花研コーヒーブレイク
驚きの染めファレノ
2023.07.03
こんにちは。みんなの花研ひろばです。
6月26日(月)には、NHKラジオでは弊社内藤より、切花のファレノ(正式にはファレノプシス、コチョウラン)を紹介いたしました。
ファレノは取扱数量がここ10年で数量にして140%ほど伸びている(※東京都中央卸売市場)花形品目の一つです。
ラジオでは、ミディ系のヌーディカラーなどについてご紹介させていただきましたが、大輪系は色バリエーションが限られているので、トレンドにキャッチアップするためか、最近では大輪白がヌーディーカラーに染められたものを見かけるようになりました。
切花ファレノの染めの方法は大きく2つ。
染液を吸わせる方法とカラースプレーを噴霧する方法です。人で言えば、着色液を吸わせるのが、美肌のためにコラーゲン飲みましょとかビタミンCのサプリを摂りましょみたいなもので、スプレータイプがファンデーションを塗りましょうみたいなものでしょうか。つまり、サプリかファンデか。個人的感覚の例えにすぎませんが。
さて、サプリパターンは、収穫したファレノを水揚げを兼ねながら一定時間染液に浸けます。すると花弁の脈に沿って徐々に染まっていくことで脈の美しさが感じられます。それがこちら。仲卸通りで撮影しました。
一方、ファンデパターンは、スプレーで塗装するようなイメージで作るのだろうと思います。
ファンデパターンで染めたのであろうファレノが仲卸通りに並んでいて、あまりにも美しくて思わず足を留めて、暫し見とれてしまいました。
淡い水色からピンクや黄色への自然なグラデーションなど優しい風合いでとても素敵ですね。今までに見たことのないファレノです。
あまりにもきれいで、自分でもやってみたくなり、白いファレノとスプレー(今回は紫色をチョイス!)を買ってきて、どんなもんだろうと実際にやってみました。
やってみましたが、難しい。恐る恐るスプレーを噴霧すると、躊躇した指の感覚がスプレーの魂にも伝わるのか、ぼたぼたと液が花弁に落ちてしまいます。「躊躇してんならそこまでだそ」とスプレーに心を読まれたような気持ちです。
また、近くから噴霧した場合も、雨垂れの跡のようになってしまいました。
何度かやるうちに、自分の中でコツを悟りました。少し離れた所から思い切って噴霧することです。スプレーの細かい粒子が花弁に付着するので、ふんわりした色味を出すことができます。
この真っ白がスプレーで紫のコチョウランに↓
とはいえ、仲卸さんで販売されていたような、ふんわり薄づきのきれいなグラデーションにはなりません。
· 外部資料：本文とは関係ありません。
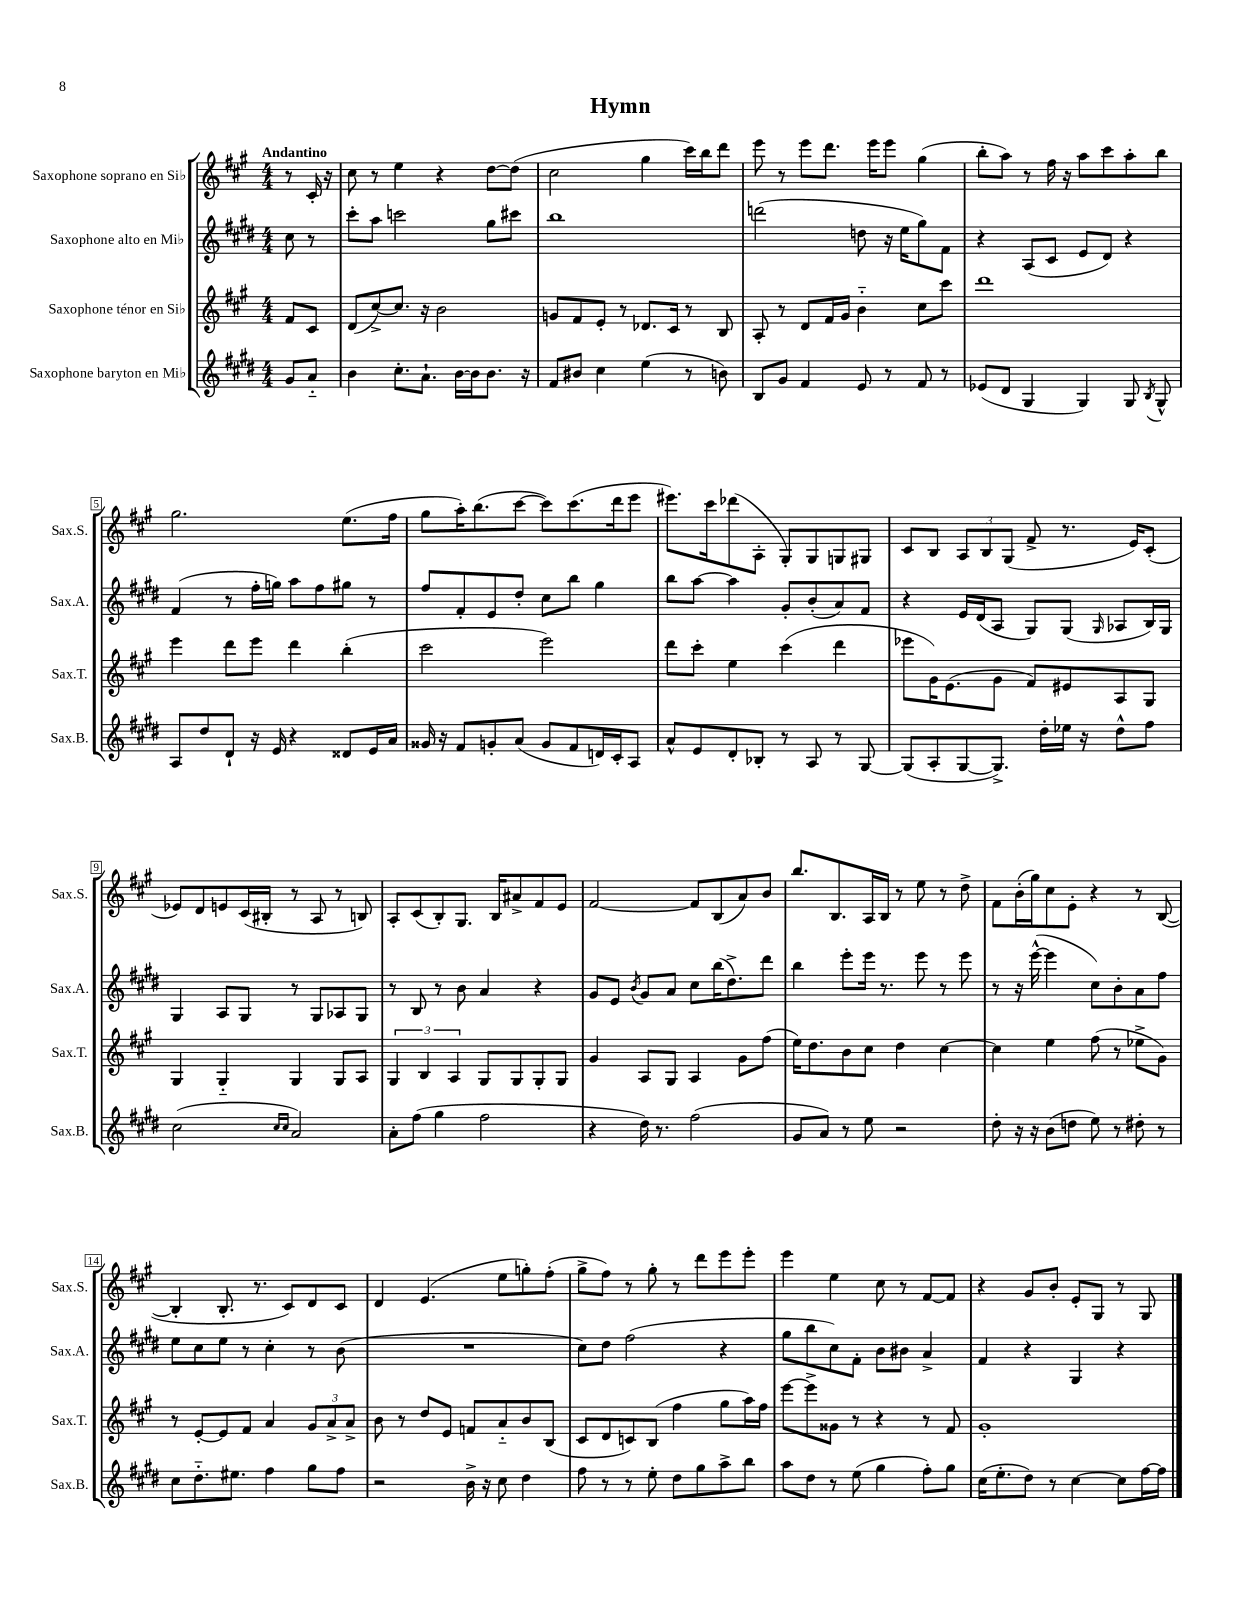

**kern	**kern	**kern	**kern
*staff4	*staff3	*staff2	*staff1
*clefG2	*clefG2	*clefG2	*clefG2
*k[f#c#g#d#]	*k[f#c#g#]	*k[f#c#g#d#]	*k[f#c#g#]
*M4/4	*M4/4	*M4/4	*M4/4
8g#	8f#	8cc#	8r
8a'~	8c#	8r	16c#'
.	.	.	16r
=	=	=	=
4b	(8d	8ccc#'	8cc#
.	[8cc#^)	8aa	8r
8.cc#'	8.cc#]	2ccc	4ee
8.a`	16r	.	.
.	2b	.	4r
[16b	.	.	.
16b]	.	.	.
8.b	.	8gg#	[8dd
.	.	8ccc#	(8dd]
16r	.	.	.
=	=	=	=
8f#	8g	1bb	2cc#
8b#	8f#	.	.
4cc#	8e'	.	.
.	8r	.	.
(4ee	8.d-	.	4gg#
.	16c#	.	.
8r	8r	.	16ccc#)
.	.	.	16bb
8b)	8B	.	8ddd
=	=	=	=
8B	8A'	(2ddd	8eee
8g#	8r	.	8r
4f#	8d	.	8eee
.	16f#	.	8.ddd
.	16g#	.	.
8e	4b'~	8dd	.
.	.	.	16eee
8r	.	16r	8eee
.	.	16ee	.
8f#	8cc#	8gg#)	(4gg#
8r	8ccc#	8f#	.
=	=	=	=
(8e-	1ddd	4r	8bb'
8d#	.	.	8aa)
4G#	.	(8A	8r
.	.	8c#	16ff#
.	.	.	16r
4G#)	.	8e	8aa
.	.	8d#)	8ccc#
8G#	.	4r	8aa'
8qB	.	.	.
8G#^^	.	.	8bb
=	=	=	=
8A	4eee	(4f#	2.gg#
8dd#	.	.	.
8d#`	8ddd	8r	.
16r	8eee	16ff#'	.
16e	.	16gg)	.
4r	4ddd	8aa	.
.	.	8ff#	.
8d##	(4bb'	8gg#	(8.ee
16e	.	8r	.
16a	.	.	16ff#
=	=	=	=
16g##	2ccc#	8ff#	8gg#
16r	.	.	.
8f#	.	8f#'	16aa')
.	.	.	(8.bb
8g'	.	8e	.
(8a	.	8dd#'	[8ccc#
8g	2eee)	8cc#	8ccc#])
8f#	.	8bb	(8.ccc#
16d)	.	4gg#	.
16c#'	.	.	16ddd
8A	.	.	8eee
=	=	=	=
8a^^	8ddd	8bb	8.eee#)
8e	8ccc#'	[8aa	.
.	.	.	16ccc#
8d#'	4ee	4aa]	(8ddd-
8B-'	.	.	8A'
8r	(4ccc#	8g#'	8G#')
8A	.	(8b'	8G#
8r	4ddd	8a)	8G
[8G#	.	8f#	8G#
=	=	=	=
(8G#]	8eee-	4r	8c#
8A'	16g#)	.	8B
.	(8.e	.	.
[8G#	.	16e	12A
.	.	(16d#	.
.	.	.	12B
8.G#^])	8g#	8A	.
.	.	.	(12G#
.	8f#)	8G#)	8f#^
16dd#'	.	.	.
16ee-	8e#	(8G#	8.r
16r	.	.	.
.	.	16qqG#	.
8dd#^^	8A	8A-	.
.	.	.	16e)
8ff#	8G#	16B)	(8c#'
.	.	16G#	.
=	=	=	=
(2cc#	4G#	4G#	8e-)
.	.	.	8d
.	4G#'~	8A	8e
.	.	8G#	(16c#
.	.	.	16B#'
16qqcc#	.	.	.
16qqcc#	.	.	.
2a)	4G#	8r	8r
.	.	8G#	8A
.	8G#	8A-	8r
.	8A	8G#	8B)
=	=	=	=
8a'	6G#	8r	8A'
(8ff#	.	8B	(8c#
.	6B	.	.
4gg#	.	8r	8B')
.	6A	.	.
.	.	8b	8.G#
2ff#	8G#	4a	.
.	.	.	16B
.	8G#	.	8a#^
.	8G#'	4r	8f#
.	8G#	.	8e
=	=	=	=
4r	4g#	8g#	[2f#
.	.	8e	.
.	.	8qb	.
16dd#)	8A	8g#	.
8.r	.	.	.
.	8G#	8a	.
(2ff#	4A	8cc#	8f#]
.	.	(16bb	(8B
.	.	8.dd#^)	.
.	8g#	.	8a)
.	(8ff#	8ddd#	8b
=	=	=	=
8g#	16ee)	4bb	8.bb
.	8.dd	.	.
8a)	.	.	.
.	.	.	8.B
8r	8b	8eee'	.
8ee	8cc#	16eee	16A
.	.	8.r	16B
2r	4dd	.	8r
.	.	8eee	8ee
.	[4cc#	8r	8r
.	.	8eee	8dd^
=	=	=	=
8dd#'	4cc#]	8r	8f#
16r	.	16r	(16b'
16r	.	([16eee^^	16gg#)
(8b	4ee	4eee]	8cc#
8dd	.	.	8e'
8ee)	(8ff#	8cc#)	4r
8r	8r	8b'	.
8dd#'	8ee-^	8a	8r
8r	8g#)	8ff#	([8B
=	=	=	=
8cc#	8r	8ee	4B']
8.dd#'~	[8e'	8cc#	.
.	8e]	8ee	8.B'
8.ee#	.	.	.
.	8f#	8r	.
.	.	.	8.r
4ff#	4a	4cc#'	.
.	.	.	8c#)
8gg#	12g#	8r	8d
.	12a^	.	.
8ff#	.	(8b	8c#
.	12a^	.	.
=	=	=	=
2r	8b	1r	4d
.	8r	.	.
.	8dd	.	(4.e
.	8e	.	.
16b^	8f	.	.
16r	.	.	.
8cc#	8a'~	.	8ee
4dd#	8b	.	8gg')
.	(8B	.	(8ff#'
=	=	=	=
8ff#	8c#	8cc#)	8gg#^
8r	8d	8dd#	8ff#)
8r	8c)	(2ff#	8r
8ee'	(8B	.	8gg#'
8dd#	4ff#	.	8r
8gg#	.	.	8ddd
8aa^	8gg#	4r	8eee
8bb	16aa)	.	8eee'
.	16ff#	.	.
=	=	=	=
8aa	[8eee	8gg#	4eee
8dd#	8eee^]	8bb	.
8r	8g##	8cc#)	4ee
(8ee	8r	8f#'	.
4gg#	4r	8b	8cc#
.	.	8b#	8r
8ff#')	8r	4a^	[8f#
8gg#	8f#	.	8f#]
=	=	=	=
(16cc#	1g#'	4f#	4r
8.ee'	.	.	.
8dd#)	.	4r	8g#
8r	.	.	8b'
[4cc#	.	4G#	8e'
.	.	.	8G#
8cc#]	.	4r	8r
[16ff#	.	.	8G#
16ff#]	.	.	.
==	==	==	==
*-	*-	*-	*-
色を吸うせいなのか、スプレーのメーカーによっても違うのか、乾くと一段トーンも暗くなり、スプレー缶の色そのままがファレノに定着するわけではないようです。
スプレーを噴霧する力加減や色を調整して花弁一枚一枚を仕上げるのはさすがプロの技だと感じました。店頭に並び人の目を引き付けるまでの完成度に仕上げるには、どれほどの試行錯誤があったのか計り知れません。
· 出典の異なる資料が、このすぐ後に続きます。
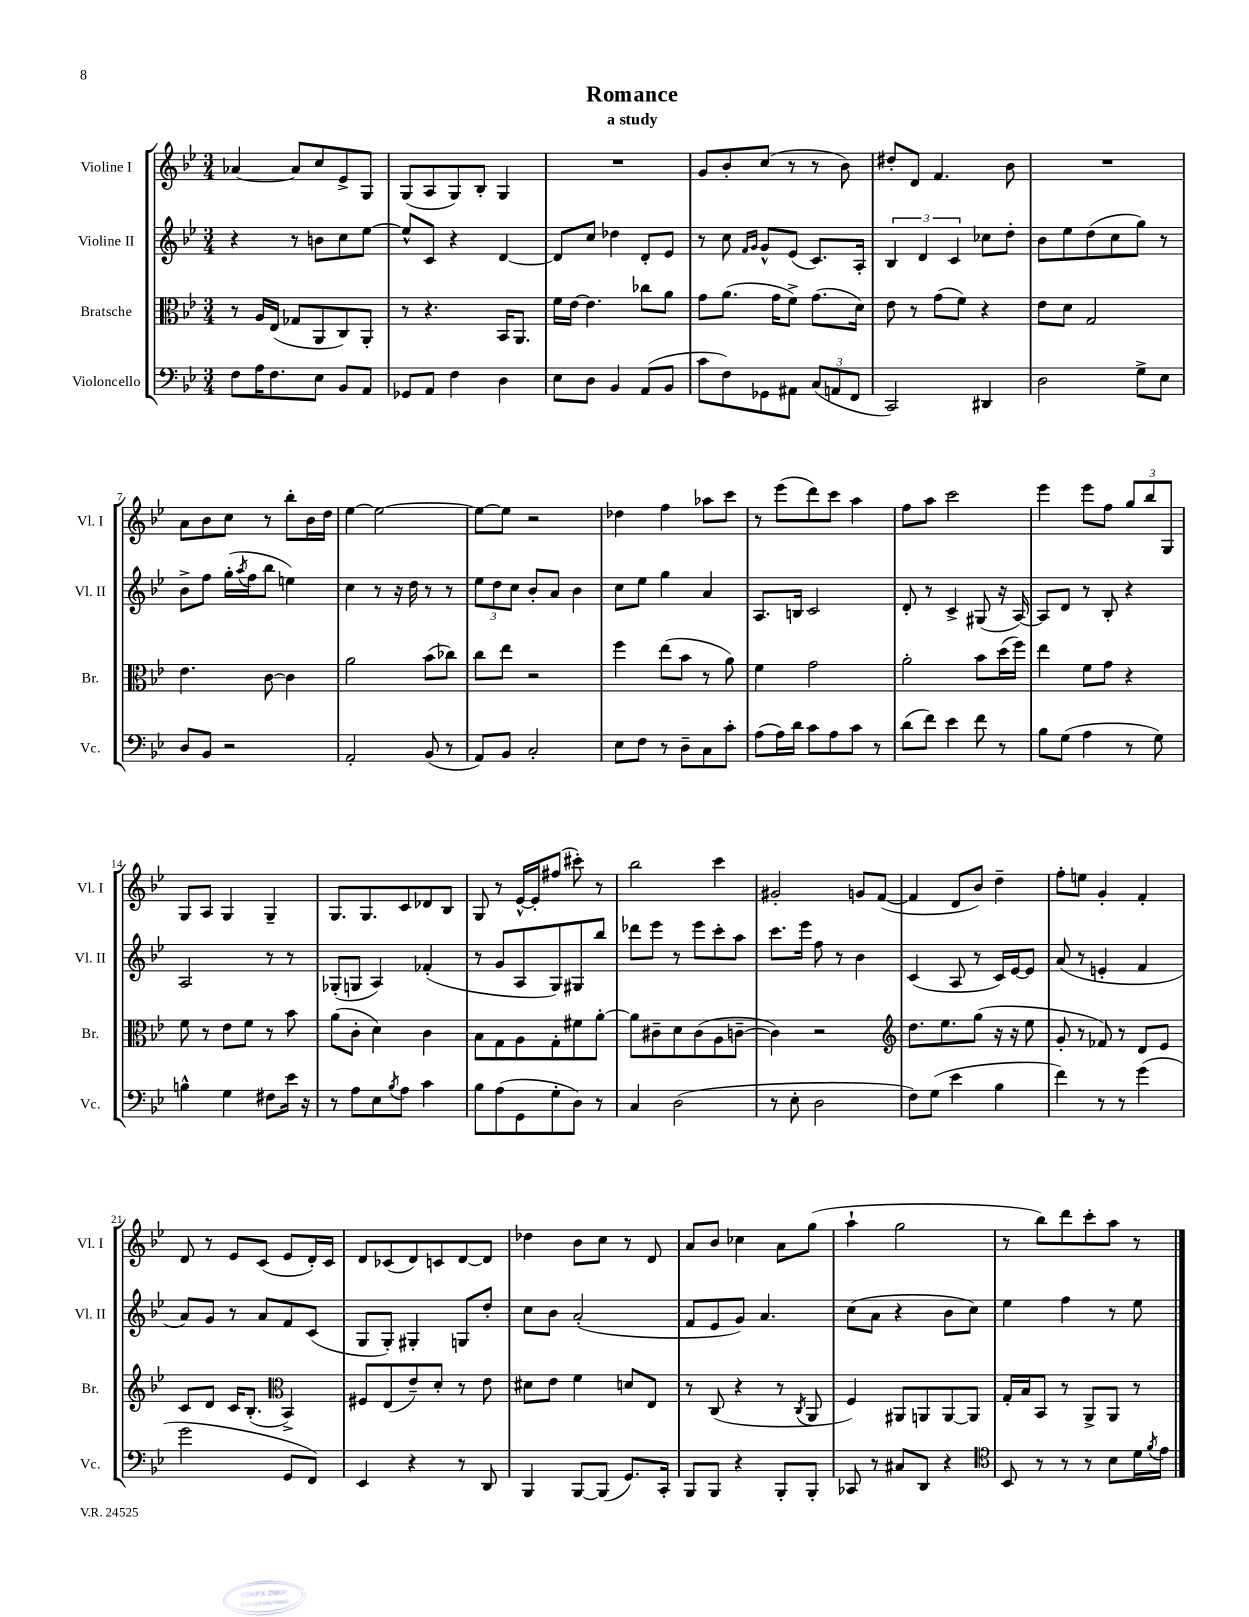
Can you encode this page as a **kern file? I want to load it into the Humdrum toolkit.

ファレノは枝垂れた茎に5-6輪の花をつけているので、ほんの1-2本でもかなりの存在感があります。他の花より少しお値段は張るかもしれませんが、その分日持ちもするので、よく花を購入される方にとっては実はコスパも良いのではないでしょうか。
ファレノだけでなく、市場に並ぶ染め花には、生産者さんの並々ならぬ試行錯誤から生み出された独自のノウハウが詰まっているように思います。美しい染めの花は、それだけ高い価値のあるものと自分でやってみて気づかされました。染めはこれまでになかった色を作り出すことができ、花の印象を大きく変えるので新たな提案にもつながるかもしれません。
それではみなさんごきげんよう。